Olá Carlos  sim é um jornal online 

http://www.portugaldiario.iol.pt/noticia.php?div_id=291&id=744771


----------



## dj_alex (23 Nov 2006 às 13:41)

Esperemos que nao existam problemas com o maior volume de trafico no site...


----------



## kimcarvalho (23 Nov 2006 às 23:11)

Temos todos de agradecer ao James!  

E parabéns a todos nós! incluíndo o nosso corresponsal especial em Madrid e claro o povo irmão além-mar!


----------



## Rog (23 Nov 2006 às 23:14)

dj_alex disse:


> Esperemos que nao existam problemas com o maior volume de trafico no site...



Esperemos que não surjam problemas


----------



## Iceberg (23 Nov 2006 às 23:17)

kimcarvalho disse:


> Temos todos de agradecer ao James!
> 
> E parabéns a todos nós! incluíndo o nosso corresponsal especial em Madrid e claro o povo irmão além-mar!



Desculpem, agora fiquei confuso, quem raio é o James ?


----------



## thunder-storm (23 Nov 2006 às 23:25)

tozequio disse:


> É o que dá a publicidade no PortugalDiario



    ...foi mesmo lá q descobri este forum...


----------



## LUPER (23 Nov 2006 às 23:36)

iceberg disse:


> Desculpem, agora fiquei confuso, quem raio é o James ?



Tb gostava de saber quem é, mas o 1º post de ontem não sei quem foi o malandro


----------



## Mago (24 Nov 2006 às 02:05)

tozequio disse:


> É o que dá a publicidade no PortugalDiario



Por acaso na altura foi no Portugal Diário que descobri este site...e depois voltei a ver o link no livro de visitas numa estação meterologica de Manteigas


----------



## Tiago Moreno (24 Nov 2006 às 09:40)

LUPER disse:


> Tb gostava de saber quem é, mas o 1º post de ontem não sei quem foi o malandro



James apresenta-se nesta humilde casa (hoje especialmente activa)


----------



## kimcarvalho (24 Nov 2006 às 10:04)

Tiago Moreno disse:


> James apresenta-se nesta humilde casa (hoje especialmente activa)



Haaaaaaaaa seu malandro!! hehehe


----------



## filipept (24 Nov 2006 às 11:15)

Eu encontrei por sorte, estava a escrever o endereço do inm e esquecime do ponto e escrevi meteopt, o que apareceu na pesquisa do google o site.
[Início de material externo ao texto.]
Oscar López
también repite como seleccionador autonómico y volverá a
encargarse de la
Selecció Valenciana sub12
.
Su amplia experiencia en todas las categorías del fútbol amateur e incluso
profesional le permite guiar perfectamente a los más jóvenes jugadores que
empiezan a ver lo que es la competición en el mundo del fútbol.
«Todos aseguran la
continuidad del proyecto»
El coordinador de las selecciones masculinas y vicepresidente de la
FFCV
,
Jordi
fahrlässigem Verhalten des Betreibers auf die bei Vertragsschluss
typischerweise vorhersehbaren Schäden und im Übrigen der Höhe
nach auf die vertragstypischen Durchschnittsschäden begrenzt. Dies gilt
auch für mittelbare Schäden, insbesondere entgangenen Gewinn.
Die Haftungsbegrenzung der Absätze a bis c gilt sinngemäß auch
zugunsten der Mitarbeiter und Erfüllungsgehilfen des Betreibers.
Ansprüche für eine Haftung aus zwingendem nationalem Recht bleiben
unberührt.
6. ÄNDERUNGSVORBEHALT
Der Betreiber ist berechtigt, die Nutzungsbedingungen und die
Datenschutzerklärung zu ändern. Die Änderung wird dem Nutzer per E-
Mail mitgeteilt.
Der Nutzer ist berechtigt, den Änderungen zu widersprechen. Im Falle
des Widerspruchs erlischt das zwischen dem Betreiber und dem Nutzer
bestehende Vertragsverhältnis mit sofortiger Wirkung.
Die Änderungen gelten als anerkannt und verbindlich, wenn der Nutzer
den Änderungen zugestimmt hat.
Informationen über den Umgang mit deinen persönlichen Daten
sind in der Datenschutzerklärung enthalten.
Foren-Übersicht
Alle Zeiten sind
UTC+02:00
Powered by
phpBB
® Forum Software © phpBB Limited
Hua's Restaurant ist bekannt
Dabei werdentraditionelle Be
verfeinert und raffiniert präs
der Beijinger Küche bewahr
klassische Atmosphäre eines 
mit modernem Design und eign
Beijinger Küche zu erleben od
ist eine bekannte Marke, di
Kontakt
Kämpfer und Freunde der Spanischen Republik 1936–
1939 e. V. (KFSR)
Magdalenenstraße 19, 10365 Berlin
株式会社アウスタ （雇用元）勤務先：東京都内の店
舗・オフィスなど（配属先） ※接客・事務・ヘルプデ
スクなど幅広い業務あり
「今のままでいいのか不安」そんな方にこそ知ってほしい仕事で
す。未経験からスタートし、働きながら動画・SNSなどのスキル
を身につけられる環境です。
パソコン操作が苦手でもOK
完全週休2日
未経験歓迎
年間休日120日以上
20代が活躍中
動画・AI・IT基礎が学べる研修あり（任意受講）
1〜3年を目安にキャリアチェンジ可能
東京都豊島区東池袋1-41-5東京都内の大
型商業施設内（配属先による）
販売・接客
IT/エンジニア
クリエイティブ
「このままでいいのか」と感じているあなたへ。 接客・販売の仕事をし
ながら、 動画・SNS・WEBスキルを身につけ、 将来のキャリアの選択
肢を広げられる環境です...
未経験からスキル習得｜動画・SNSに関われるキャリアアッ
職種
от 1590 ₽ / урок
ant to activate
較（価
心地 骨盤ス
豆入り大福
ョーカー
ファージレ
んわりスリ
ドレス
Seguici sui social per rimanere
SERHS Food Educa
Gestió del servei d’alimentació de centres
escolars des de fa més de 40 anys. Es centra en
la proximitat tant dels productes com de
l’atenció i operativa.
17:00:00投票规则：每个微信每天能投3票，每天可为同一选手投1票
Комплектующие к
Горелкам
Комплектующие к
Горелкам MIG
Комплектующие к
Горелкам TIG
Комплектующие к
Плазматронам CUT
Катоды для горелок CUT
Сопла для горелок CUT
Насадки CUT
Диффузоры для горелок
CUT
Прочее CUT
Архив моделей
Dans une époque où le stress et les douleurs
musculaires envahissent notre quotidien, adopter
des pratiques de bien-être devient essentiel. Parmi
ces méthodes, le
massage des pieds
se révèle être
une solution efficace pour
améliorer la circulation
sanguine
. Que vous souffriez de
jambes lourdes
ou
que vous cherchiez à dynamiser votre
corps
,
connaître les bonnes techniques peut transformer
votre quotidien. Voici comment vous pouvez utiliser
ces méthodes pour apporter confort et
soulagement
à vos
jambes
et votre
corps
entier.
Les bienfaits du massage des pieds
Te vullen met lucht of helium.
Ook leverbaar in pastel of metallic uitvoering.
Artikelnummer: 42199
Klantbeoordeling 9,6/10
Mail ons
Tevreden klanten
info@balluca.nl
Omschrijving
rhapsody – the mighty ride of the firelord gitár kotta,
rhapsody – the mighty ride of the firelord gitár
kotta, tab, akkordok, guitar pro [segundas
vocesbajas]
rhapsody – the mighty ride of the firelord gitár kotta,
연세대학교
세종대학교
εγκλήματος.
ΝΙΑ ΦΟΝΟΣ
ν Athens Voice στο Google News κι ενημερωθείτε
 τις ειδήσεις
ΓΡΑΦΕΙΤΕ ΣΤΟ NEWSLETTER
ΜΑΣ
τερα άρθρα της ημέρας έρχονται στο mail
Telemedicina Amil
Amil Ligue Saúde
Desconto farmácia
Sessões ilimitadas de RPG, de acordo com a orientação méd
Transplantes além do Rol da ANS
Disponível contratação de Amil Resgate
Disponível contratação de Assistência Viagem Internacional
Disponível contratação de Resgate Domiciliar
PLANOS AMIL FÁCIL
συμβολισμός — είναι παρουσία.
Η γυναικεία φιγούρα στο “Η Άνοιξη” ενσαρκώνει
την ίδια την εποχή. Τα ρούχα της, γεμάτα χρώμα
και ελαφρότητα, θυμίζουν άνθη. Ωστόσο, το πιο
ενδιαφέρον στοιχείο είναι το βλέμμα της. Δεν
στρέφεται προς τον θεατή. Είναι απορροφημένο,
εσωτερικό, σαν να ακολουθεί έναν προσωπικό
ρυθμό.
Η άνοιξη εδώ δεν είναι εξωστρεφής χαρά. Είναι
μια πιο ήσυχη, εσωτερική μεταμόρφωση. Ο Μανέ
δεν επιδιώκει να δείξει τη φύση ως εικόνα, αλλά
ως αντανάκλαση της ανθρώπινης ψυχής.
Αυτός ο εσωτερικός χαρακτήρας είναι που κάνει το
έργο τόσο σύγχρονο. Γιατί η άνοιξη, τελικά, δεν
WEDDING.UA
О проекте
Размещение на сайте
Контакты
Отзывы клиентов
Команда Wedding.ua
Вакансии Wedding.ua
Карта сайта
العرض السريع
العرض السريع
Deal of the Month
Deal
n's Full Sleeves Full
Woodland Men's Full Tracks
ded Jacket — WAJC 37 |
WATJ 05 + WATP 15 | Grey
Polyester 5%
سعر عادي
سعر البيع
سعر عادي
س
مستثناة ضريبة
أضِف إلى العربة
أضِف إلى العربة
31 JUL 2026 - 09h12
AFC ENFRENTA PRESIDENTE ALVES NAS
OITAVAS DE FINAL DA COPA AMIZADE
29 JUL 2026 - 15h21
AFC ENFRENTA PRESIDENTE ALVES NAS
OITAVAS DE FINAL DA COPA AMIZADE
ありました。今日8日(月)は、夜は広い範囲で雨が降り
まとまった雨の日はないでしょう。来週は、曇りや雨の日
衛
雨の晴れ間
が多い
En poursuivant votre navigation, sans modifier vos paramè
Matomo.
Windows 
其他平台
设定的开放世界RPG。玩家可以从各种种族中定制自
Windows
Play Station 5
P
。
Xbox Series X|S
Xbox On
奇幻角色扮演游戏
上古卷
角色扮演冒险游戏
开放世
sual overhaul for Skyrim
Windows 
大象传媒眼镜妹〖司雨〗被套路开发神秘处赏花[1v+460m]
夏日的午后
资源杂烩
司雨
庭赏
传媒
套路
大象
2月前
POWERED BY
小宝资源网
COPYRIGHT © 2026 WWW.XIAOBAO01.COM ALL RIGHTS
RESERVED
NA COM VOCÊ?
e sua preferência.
Também fiquei   , foi mesmo um golpe de sorte


----------



## LUPER (24 Nov 2006 às 11:50)

Tiago Moreno disse:


> James apresenta-se nesta humilde casa (hoje especialmente activa)



Malandreco, ora vai mais uma pub?


----------



## dj_alex (24 Nov 2006 às 11:54)

Mais um mistério no forum....Quem é o JAMES??

Kim...quem será??


----------



## Zoelae (24 Nov 2006 às 12:23)

51 visitantes e 19 membros neste momemto.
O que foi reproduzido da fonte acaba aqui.